= 给定内容 =
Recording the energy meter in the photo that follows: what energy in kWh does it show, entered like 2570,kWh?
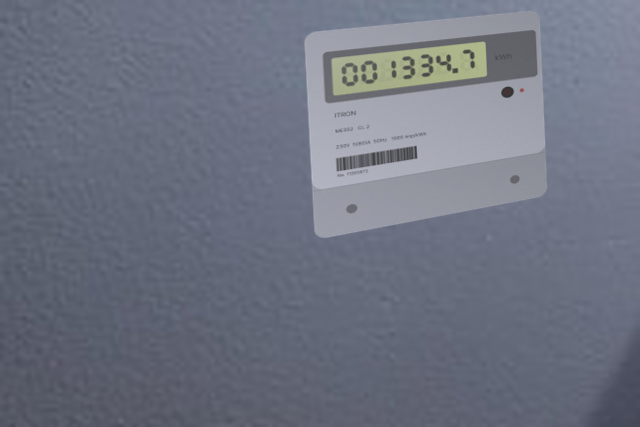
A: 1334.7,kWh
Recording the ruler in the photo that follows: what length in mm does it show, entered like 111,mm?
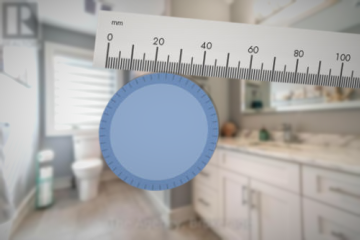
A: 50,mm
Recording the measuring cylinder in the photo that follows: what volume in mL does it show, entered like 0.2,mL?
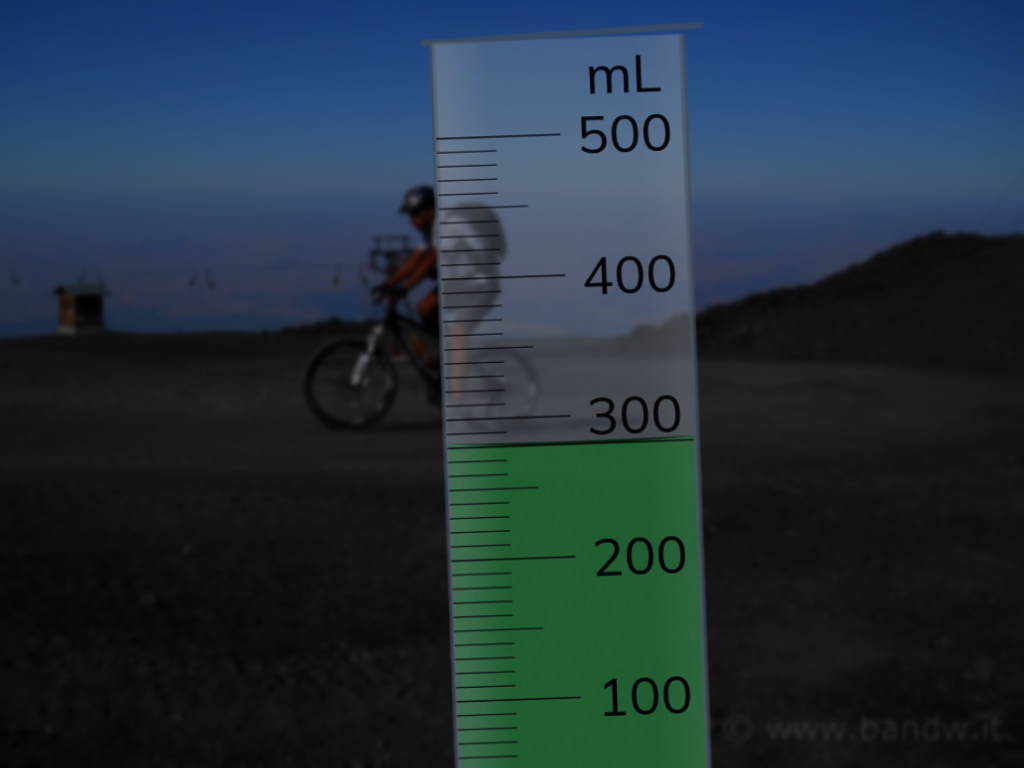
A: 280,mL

= 操作要求 =
请原样引用上面的所有行，答案里不要包含图片。

= 本题解答 =
Recording the energy meter in the photo that follows: what energy in kWh does it show, entered like 2570,kWh?
A: 1334.7,kWh
Recording the ruler in the photo that follows: what length in mm does it show, entered like 111,mm?
A: 50,mm
Recording the measuring cylinder in the photo that follows: what volume in mL does it show, entered like 0.2,mL?
A: 280,mL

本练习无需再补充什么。